I have learned so much about what I did not absorb in my philosophy classes that I intend to write about logical fallacies in months to come. But at least for today we can agree that this will be the final logical fallacy entry. Our agreeing on this as the last entry is called peticio princpii or “begging the question.”
This is a rhetorical trick to get another person to concede a point giving the underlying assumption that what follows has been already accepted.
Remember the joke of a woman holding a rather large dog by the leash and a guy comes up and says “Does your dog bite?” and the woman says “No.” The guy goes to pet the dog and the dog bites him. The man says “I thought you said your dog doesn’t bite.” She responds, “That’s not my dog”
Somehow they both entered into an understanding that the dog on her leash was her dog. You both conceded that point. That’s known as begging the question; a common logical fallacy.
The most common logical fallacy seen regularly on my FaceBook is the hasty generalization. This is where a person takes one data point and does a sweeping generalization to make it seemk true as a trend.
For example a person says “All politicians are liars.” And she cites a lie by Hillary Clinton as proof. I use this example because I actually believe this statement to be true. But in reality there must be a politician who is not a liar. (statistics suggest this) But the person making this statement about the lies of Hillary Clinton is engaging in another logical fallacy. This person is actually saying that because all politicians are liars, then elect my liar because she lies better, because she is a woman, because I like her….

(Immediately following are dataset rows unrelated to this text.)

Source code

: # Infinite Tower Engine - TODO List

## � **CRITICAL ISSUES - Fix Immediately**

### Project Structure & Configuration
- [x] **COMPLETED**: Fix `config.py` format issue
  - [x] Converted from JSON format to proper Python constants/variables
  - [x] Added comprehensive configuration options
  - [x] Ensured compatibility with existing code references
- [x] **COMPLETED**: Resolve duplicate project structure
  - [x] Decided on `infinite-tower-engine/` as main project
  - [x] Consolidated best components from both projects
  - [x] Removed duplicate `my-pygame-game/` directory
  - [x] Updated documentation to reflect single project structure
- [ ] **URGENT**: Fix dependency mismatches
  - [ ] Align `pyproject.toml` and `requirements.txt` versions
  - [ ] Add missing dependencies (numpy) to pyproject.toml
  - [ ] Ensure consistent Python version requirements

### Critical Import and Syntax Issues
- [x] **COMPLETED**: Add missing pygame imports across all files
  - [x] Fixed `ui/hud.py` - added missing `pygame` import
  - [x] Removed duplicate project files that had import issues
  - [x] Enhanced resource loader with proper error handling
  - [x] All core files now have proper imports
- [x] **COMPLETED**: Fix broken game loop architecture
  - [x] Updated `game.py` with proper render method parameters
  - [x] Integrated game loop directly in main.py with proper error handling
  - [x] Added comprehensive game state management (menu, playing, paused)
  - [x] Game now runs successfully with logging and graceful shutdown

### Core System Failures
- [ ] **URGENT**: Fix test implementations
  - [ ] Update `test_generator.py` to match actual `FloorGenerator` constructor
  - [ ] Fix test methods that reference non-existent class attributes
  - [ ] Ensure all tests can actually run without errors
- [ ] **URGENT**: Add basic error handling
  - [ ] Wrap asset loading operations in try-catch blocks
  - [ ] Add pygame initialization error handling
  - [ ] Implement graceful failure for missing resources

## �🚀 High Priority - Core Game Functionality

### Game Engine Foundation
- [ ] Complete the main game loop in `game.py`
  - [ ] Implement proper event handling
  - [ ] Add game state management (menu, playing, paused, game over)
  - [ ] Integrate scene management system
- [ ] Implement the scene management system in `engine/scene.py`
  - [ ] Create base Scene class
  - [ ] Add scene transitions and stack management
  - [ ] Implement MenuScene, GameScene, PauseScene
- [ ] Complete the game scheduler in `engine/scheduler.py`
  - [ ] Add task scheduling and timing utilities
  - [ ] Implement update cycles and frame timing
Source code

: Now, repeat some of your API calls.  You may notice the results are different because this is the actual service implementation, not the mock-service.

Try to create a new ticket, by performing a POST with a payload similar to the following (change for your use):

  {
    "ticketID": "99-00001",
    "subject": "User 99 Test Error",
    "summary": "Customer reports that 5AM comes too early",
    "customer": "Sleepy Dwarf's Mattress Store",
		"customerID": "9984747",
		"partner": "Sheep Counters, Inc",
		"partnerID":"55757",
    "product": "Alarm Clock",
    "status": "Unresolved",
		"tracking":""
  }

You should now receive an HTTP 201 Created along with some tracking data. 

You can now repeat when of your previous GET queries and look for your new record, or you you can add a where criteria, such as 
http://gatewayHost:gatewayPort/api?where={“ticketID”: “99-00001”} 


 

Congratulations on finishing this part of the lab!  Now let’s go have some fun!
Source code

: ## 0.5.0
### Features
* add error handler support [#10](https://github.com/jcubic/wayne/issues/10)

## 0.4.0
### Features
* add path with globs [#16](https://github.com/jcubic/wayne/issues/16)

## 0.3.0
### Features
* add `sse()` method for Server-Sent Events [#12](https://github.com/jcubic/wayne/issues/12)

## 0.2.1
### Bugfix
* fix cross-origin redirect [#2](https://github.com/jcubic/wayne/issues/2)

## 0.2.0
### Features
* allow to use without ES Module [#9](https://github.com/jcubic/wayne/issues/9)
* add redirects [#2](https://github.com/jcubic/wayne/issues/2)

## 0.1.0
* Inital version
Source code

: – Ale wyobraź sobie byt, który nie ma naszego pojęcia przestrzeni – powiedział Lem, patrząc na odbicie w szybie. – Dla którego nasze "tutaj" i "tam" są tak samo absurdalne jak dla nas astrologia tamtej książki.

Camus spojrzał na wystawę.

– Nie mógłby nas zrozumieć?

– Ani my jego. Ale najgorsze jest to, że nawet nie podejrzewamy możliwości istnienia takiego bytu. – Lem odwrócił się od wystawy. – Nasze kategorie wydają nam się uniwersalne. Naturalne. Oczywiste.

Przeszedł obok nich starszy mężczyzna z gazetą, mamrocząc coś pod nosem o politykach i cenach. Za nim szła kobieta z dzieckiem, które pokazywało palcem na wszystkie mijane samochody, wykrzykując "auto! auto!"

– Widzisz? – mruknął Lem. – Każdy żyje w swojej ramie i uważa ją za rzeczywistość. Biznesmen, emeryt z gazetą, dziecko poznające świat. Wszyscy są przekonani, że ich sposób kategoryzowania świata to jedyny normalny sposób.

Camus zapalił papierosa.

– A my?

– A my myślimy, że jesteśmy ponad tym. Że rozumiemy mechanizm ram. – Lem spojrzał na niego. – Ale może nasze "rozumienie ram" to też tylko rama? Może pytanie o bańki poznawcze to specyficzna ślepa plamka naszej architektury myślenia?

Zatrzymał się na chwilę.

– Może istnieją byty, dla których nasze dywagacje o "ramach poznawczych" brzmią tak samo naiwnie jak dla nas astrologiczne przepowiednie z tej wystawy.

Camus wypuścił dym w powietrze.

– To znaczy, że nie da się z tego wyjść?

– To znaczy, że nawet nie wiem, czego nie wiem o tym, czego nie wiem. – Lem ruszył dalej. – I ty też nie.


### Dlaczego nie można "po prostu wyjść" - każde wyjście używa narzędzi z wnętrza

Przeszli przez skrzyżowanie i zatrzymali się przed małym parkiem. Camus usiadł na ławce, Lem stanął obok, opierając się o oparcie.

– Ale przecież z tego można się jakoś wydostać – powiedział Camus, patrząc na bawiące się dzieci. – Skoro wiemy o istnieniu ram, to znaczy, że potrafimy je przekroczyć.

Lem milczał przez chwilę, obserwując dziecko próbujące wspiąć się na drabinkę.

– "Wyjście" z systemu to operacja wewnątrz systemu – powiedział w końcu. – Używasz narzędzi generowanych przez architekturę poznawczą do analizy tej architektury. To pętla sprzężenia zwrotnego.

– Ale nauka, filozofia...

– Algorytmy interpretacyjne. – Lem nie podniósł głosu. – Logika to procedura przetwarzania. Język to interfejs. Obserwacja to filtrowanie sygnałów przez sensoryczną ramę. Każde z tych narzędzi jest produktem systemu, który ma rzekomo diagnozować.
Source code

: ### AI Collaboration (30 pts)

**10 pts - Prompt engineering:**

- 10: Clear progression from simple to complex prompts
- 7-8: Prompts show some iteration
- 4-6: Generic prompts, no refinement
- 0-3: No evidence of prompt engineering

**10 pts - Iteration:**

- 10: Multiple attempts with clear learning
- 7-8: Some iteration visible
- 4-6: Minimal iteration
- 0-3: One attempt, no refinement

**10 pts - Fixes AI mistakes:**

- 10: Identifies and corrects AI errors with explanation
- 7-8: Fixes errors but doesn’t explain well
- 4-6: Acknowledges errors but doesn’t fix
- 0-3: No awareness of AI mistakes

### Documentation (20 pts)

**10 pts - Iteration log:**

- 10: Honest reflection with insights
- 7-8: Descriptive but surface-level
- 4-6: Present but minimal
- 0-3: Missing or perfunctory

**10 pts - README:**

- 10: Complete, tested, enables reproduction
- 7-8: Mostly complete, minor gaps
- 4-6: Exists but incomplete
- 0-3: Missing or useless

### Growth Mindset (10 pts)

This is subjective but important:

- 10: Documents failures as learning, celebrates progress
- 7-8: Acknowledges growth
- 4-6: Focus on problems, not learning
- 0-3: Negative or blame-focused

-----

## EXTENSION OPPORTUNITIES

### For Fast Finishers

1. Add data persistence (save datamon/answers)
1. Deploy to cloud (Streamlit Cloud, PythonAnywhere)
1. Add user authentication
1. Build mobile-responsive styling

And finally argumentum ad ignoratiam the appeal to ignorance. This occurs when someone uses both sides of the syllogism to support their claim. No one has scientifically proven the existence of God so it is possibly true. At the same time using the same logic that since no one has proven the existence of God, He does not exist. Both are fallacious as they each use the same argument to prove their point.
There are simple ways to combat these fallacies. But my purpose is not to be right but to seek the truth. So I use these techniques of logical fallacies to keep me on track by not following an illogical path.
In my attempt to explain logical fallacies I have opened up an avenue for me to see things in a check list form. I have found something to keep me balanced in the face of persuasive rhetoric from people I like. We tend to like people who think like us. I just like people and accept the way they think. I have found people who have the ability to press my buttons and it is on these occasions that I learn the most about myself.